PAGE EXTRACT:
Charles uses thoughtfully researched examples of a controversial H&M jumper, Rachel Dolezal, Katie Hopkins and a multitude of hashtags to question if targeting our outrage for the matrix of the internet to bear witness to “reaffirms your righteousness,” or is it in fact a lazy act of clicktivism that proffers up a “villain against which our own ethics can be measured”?

Daring to call out the majority on their virtuous policing is brave territory to enter, especially when there is a cohort of moralistic arm chair generals at the ready hiding behind their self-proclaimed superiorness to take you down.

Aside from Charles’ bravery at broaching the subject of outrage, I’m a huge fan of her word wizardry, such as: “you’d never follow the crowd, right? Well allow me to shit all over your affirmations of volition”. Classic.

(Bloomsbury, pb, $33)

COLLECTED MATERIAL:
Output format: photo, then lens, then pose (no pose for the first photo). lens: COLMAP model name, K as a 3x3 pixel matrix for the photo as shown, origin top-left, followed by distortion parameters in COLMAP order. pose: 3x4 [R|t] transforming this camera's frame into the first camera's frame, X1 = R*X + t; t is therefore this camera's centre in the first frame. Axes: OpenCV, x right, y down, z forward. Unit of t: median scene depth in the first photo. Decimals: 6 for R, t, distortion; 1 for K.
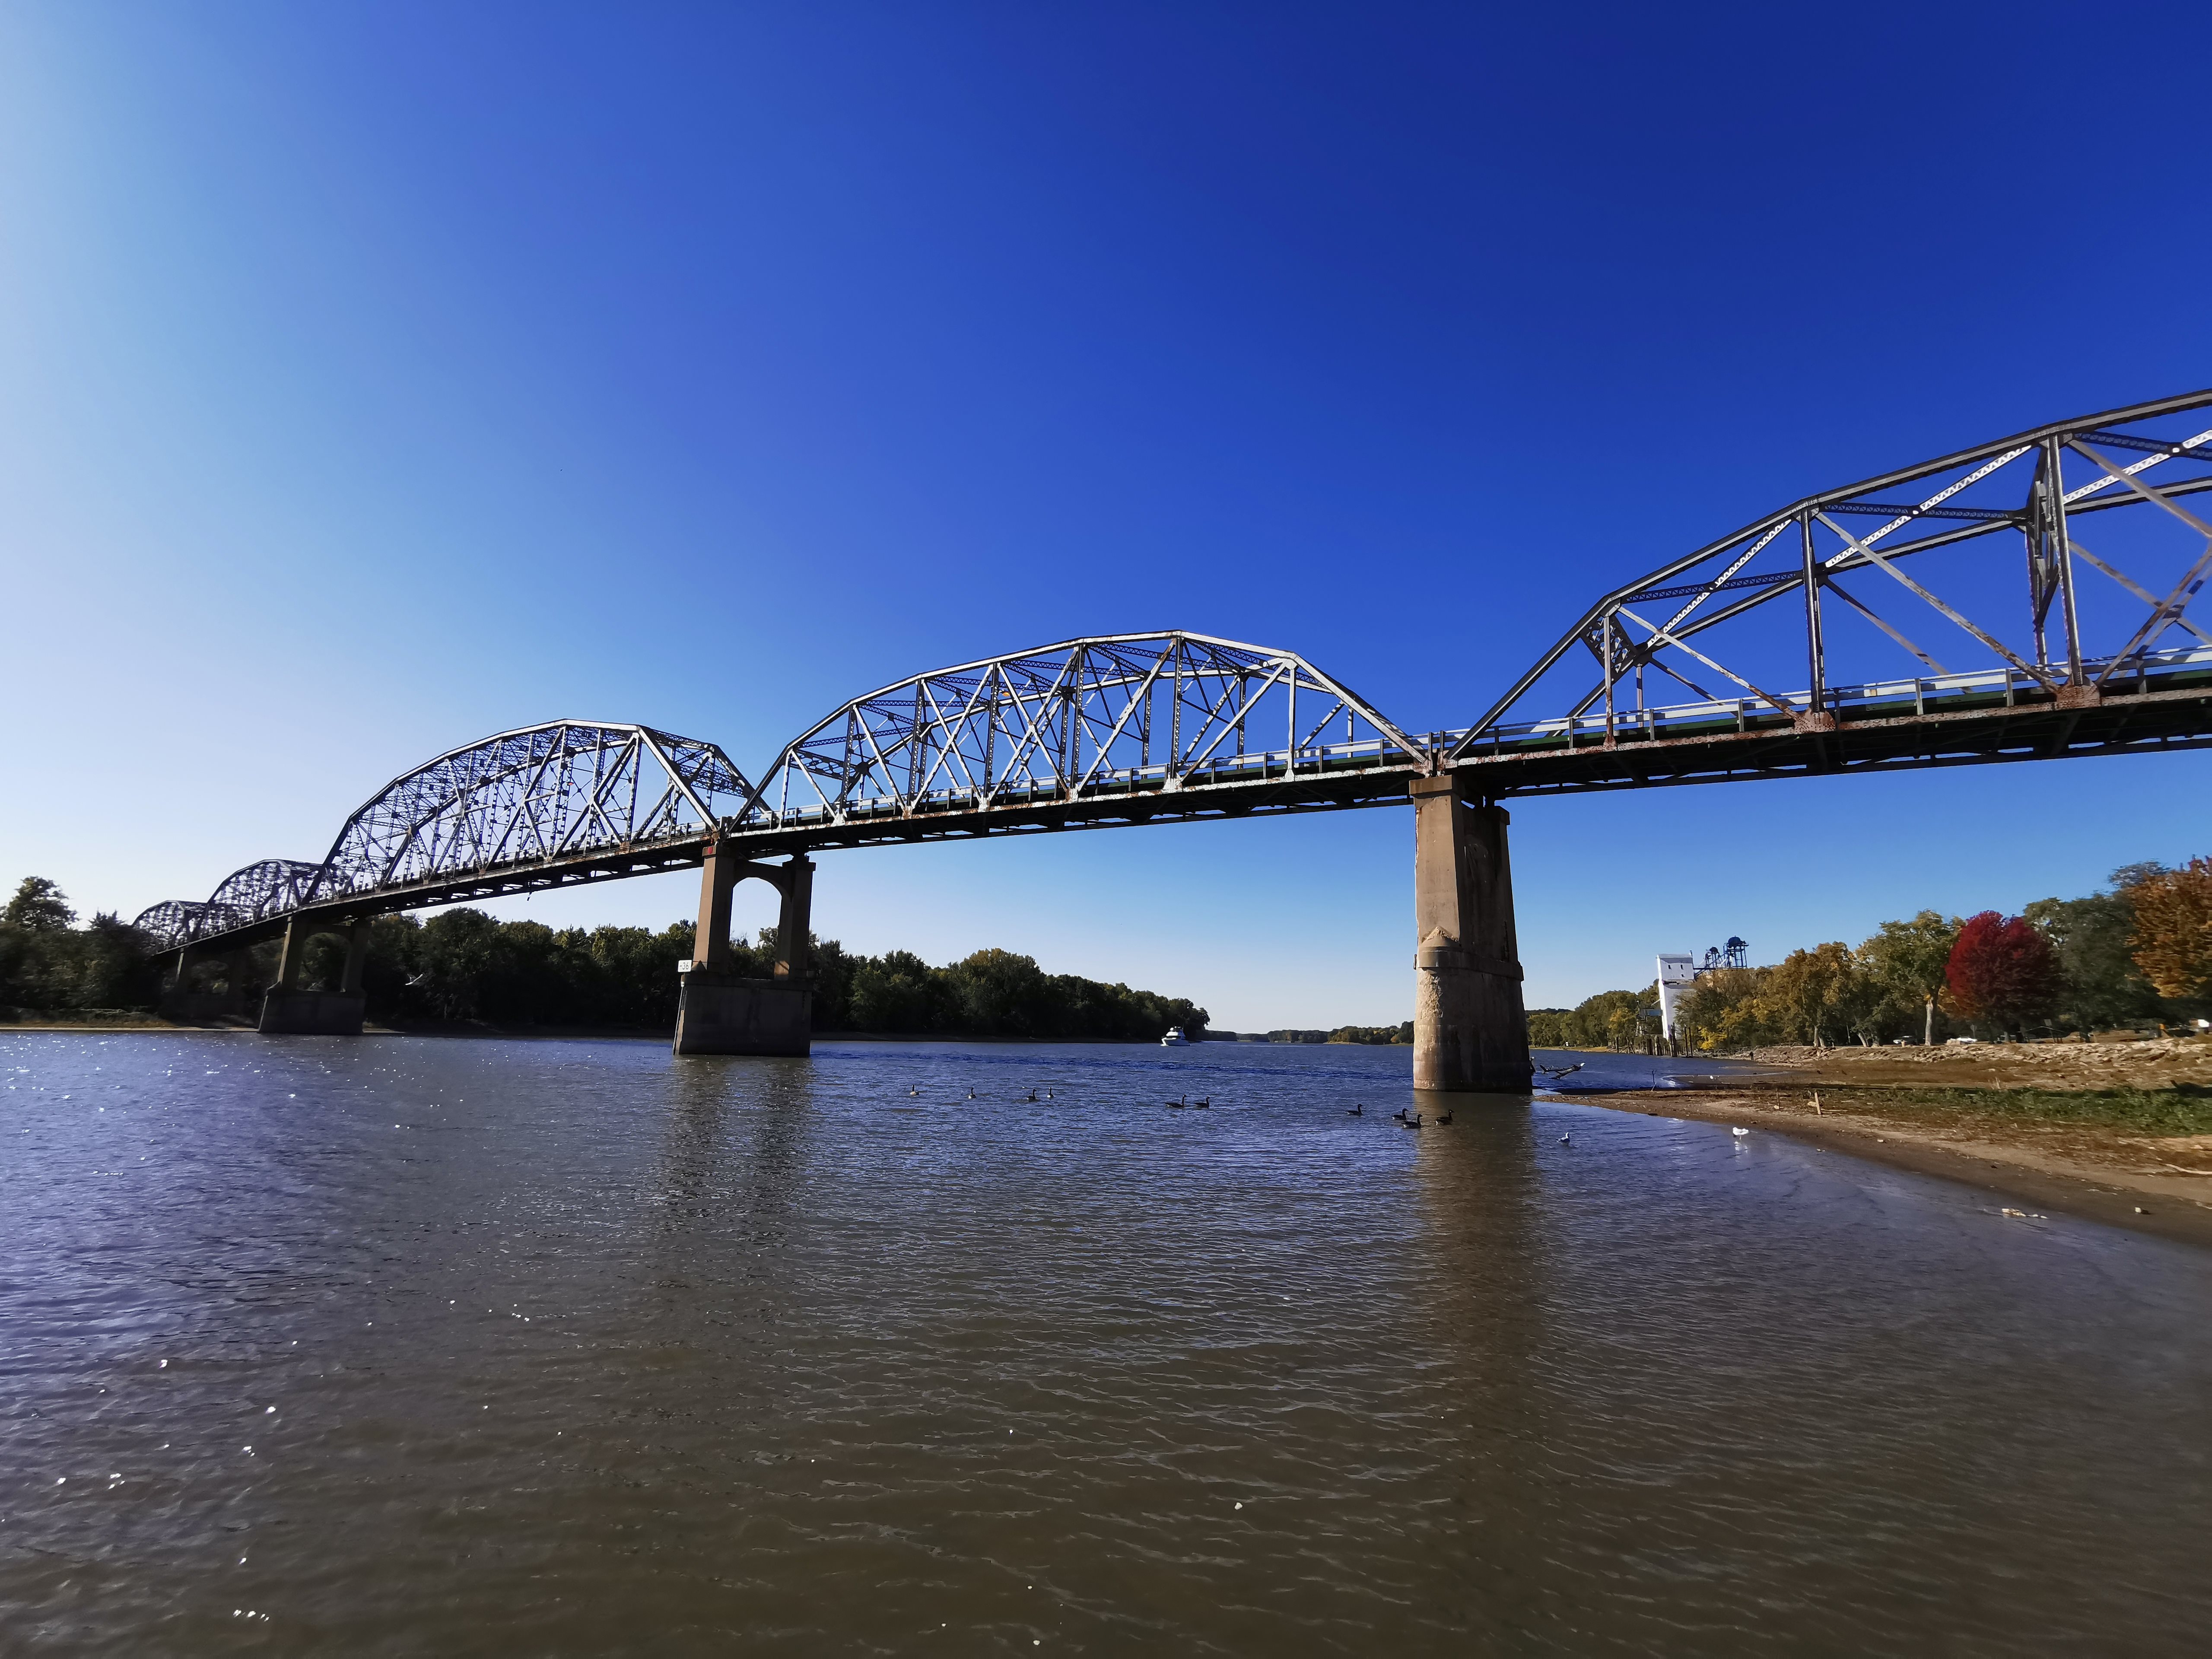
lens RADIAL K [[1029.4, 0, 1100.4], [0, 1029.4, 847.0], [0, 0, 1]] dist [-0.006698, 0.011636]
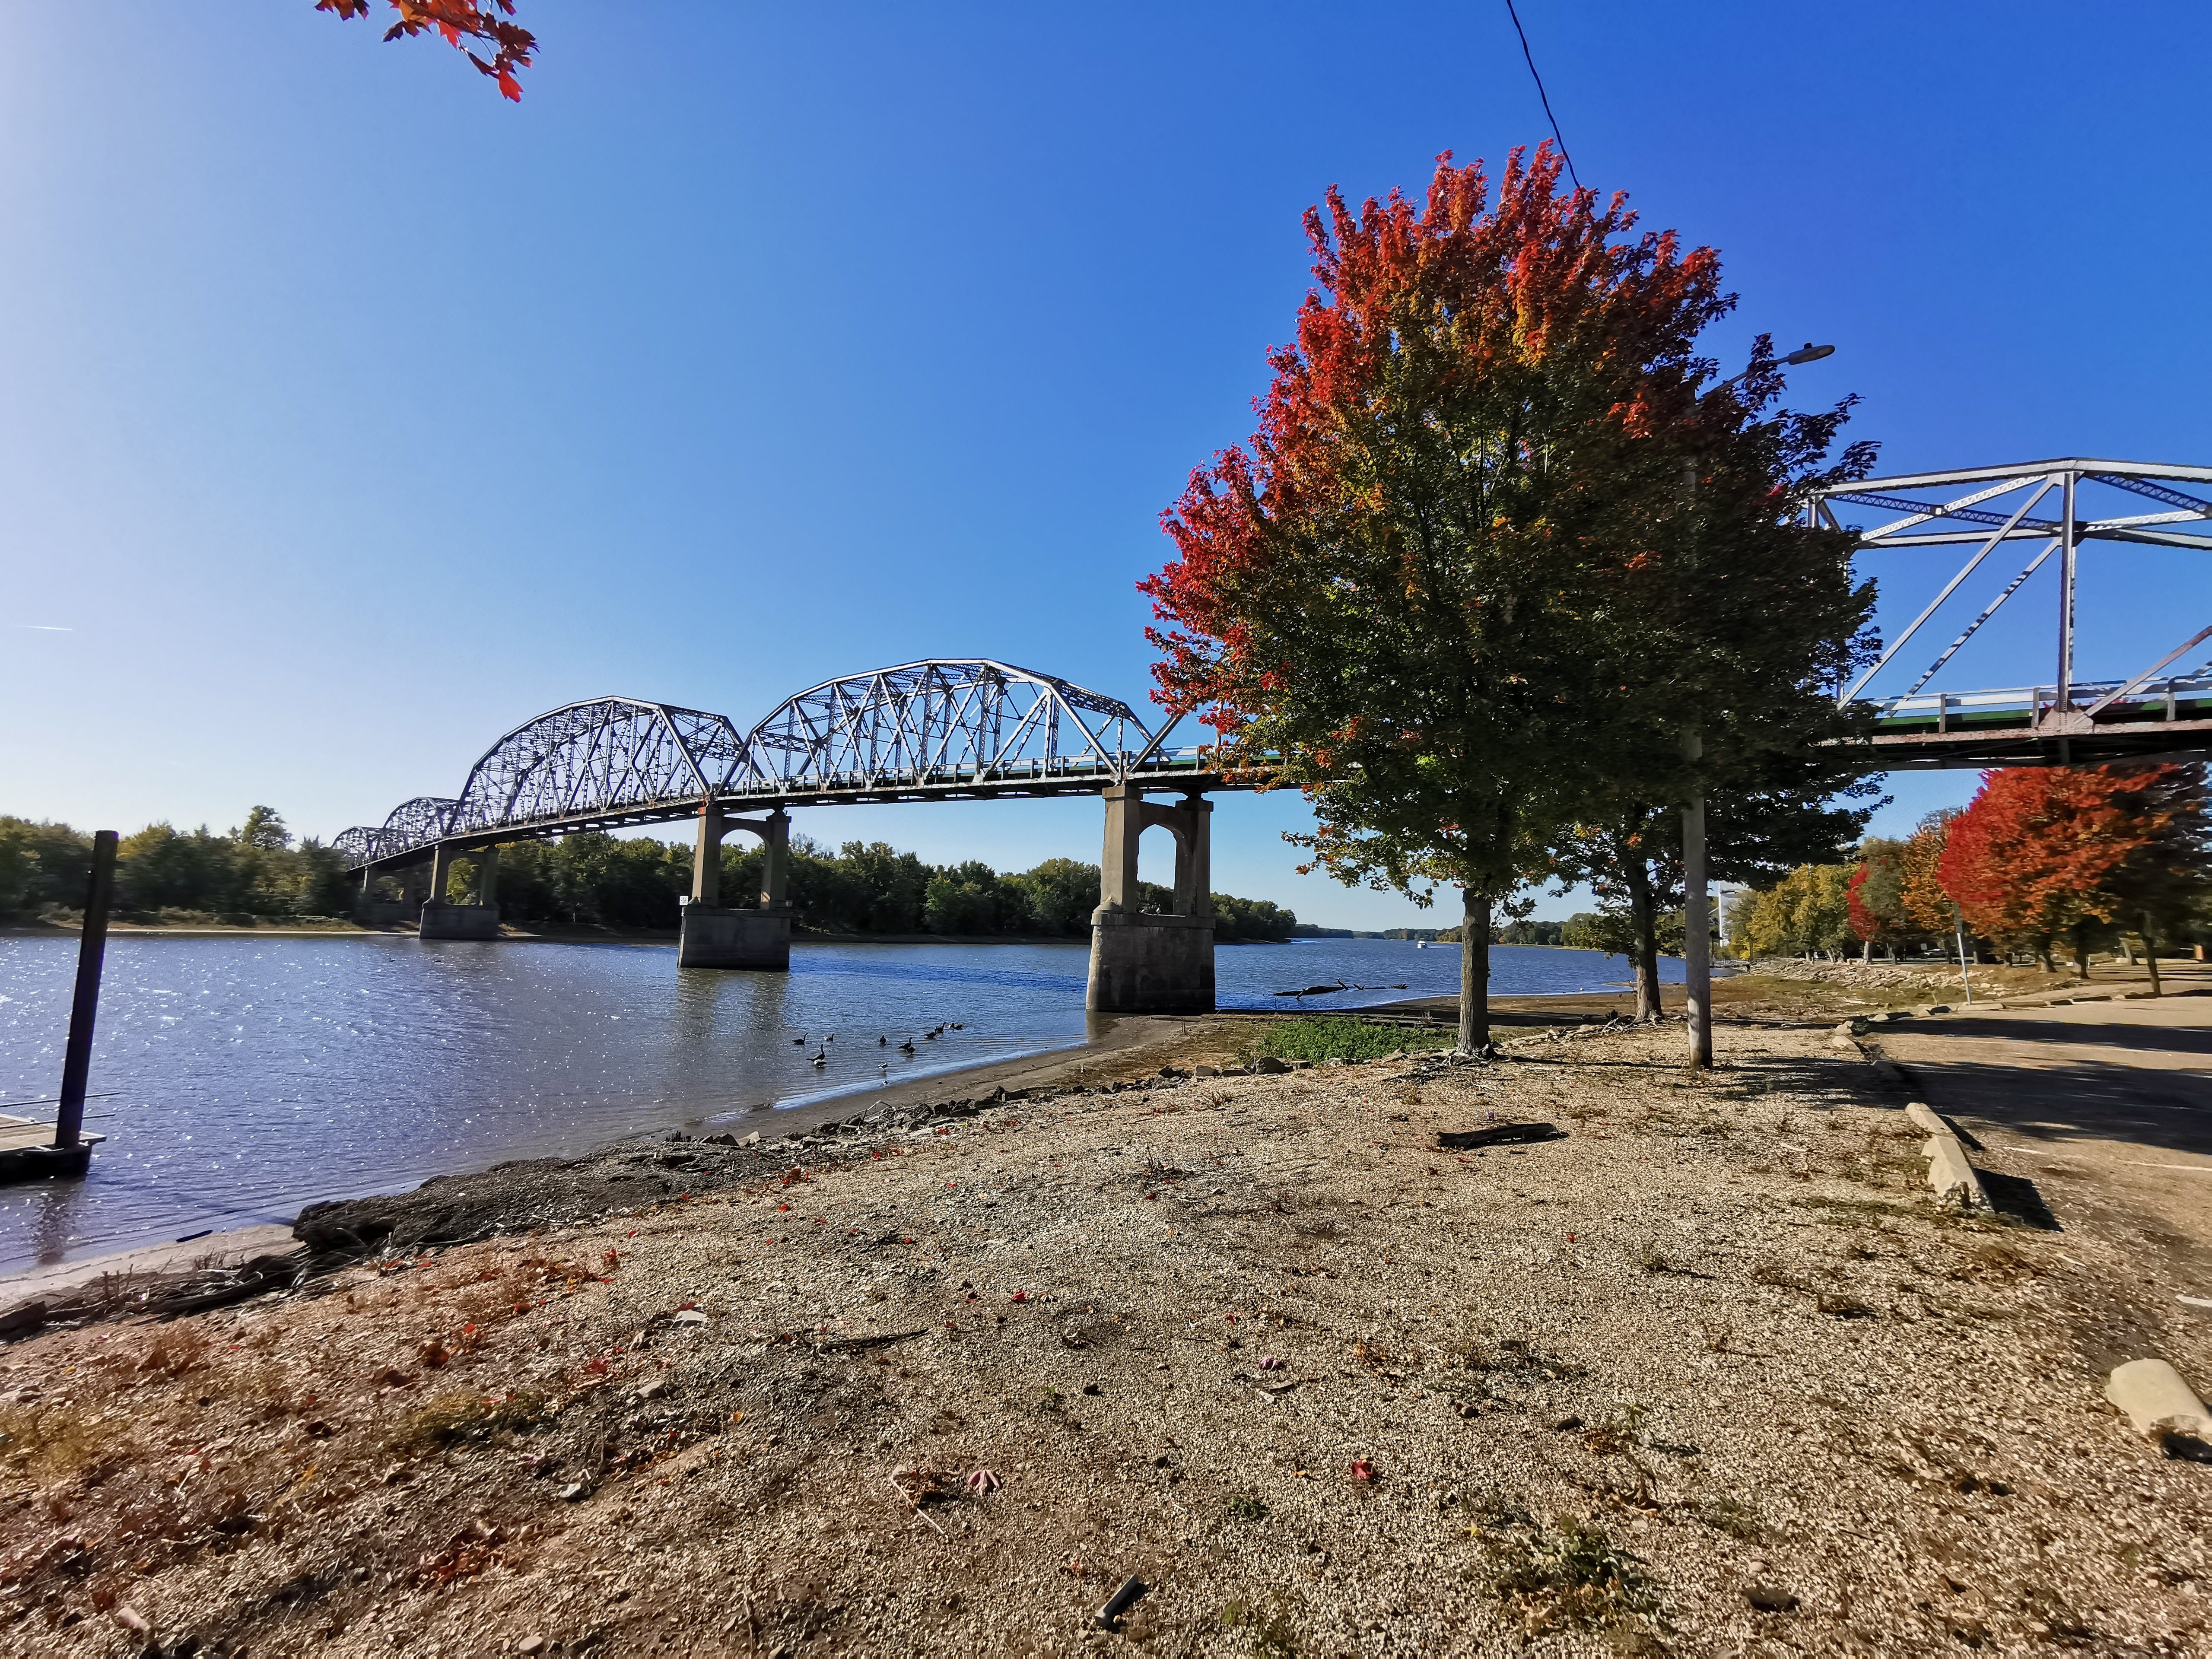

PROBLEM 1: Retype the passage of the book review on outrage exactly, starting at "Charles uses thoughtfully" and ending at "take you down.".
PROBLEM 2: In the book review on outrage, which publisher and price are listed for the book?
PROBLEM 3: Carry on writing the book review on outrage from the point where it stops.

WRITTEN RESPONSE 1:
Charles uses thoughtfully researched examples of a controversial H&M jumper, Rachel Dolezal, Katie Hopkins and a multitude of hashtags to question if targeting our outrage for the matrix of the internet to bear witness to “reaffirms your righteousness,” or is it in fact a lazy act of clicktivism that proffers up a “villain against which our own ethics can be measured”?

Daring to call out the majority on their virtuous policing is brave territory to enter, especially when there is a cohort of moralistic arm chair generals at the ready hiding behind their self-proclaimed superiorness to take you down.

WRITTEN RESPONSE 2: Bloomsbury, with a listed price of $33.

WRITTEN RESPONSE 3:
3. The Girl in the Mirror by Rose Carlyle

I had to take a meditative stroll around the village after reading this thriller as I‘d been on the edge of my seat with it for two days. The final twist unexpectedly slapped me right in the face and I didn’t know what to do with myself.

I won’t lie to you, though, this was my first ever crime novel, which is why when you come into the bookshop and ask me for the next best thing after that Harlan Coben you enjoyed I swiftly hand you over to a more adept member of the crime reading team.

If you’ve got a sister it’s easy to understand the incessant comparisons. She’s prettier, but she’s nicer; She’s thinner, but she’s funnier; She’s got beautiful eyes, but she’s got great hair. Only Carlyle amplifies all of this between identical twin sisters Iris and Summer to a point of hyperbole giving this novel its delicious punch.

An opportunity to take the life Iris has always envied is at her fingertips. Iris, the supposedly less attractive of the identical twins, is invited by her perfect sister Summer on a trip to sail the family yacht from Thailand to the Seychelles. Iris imagines this trip with her incredibly wealthy and hot brother-in-law, Adam, and agrees after the demise of her own marriage and career as a lawyer. Unfortunately, after a disaster at sea and a series of questionable but believable choices Iris gets tangled up in something of a dramatic pickle.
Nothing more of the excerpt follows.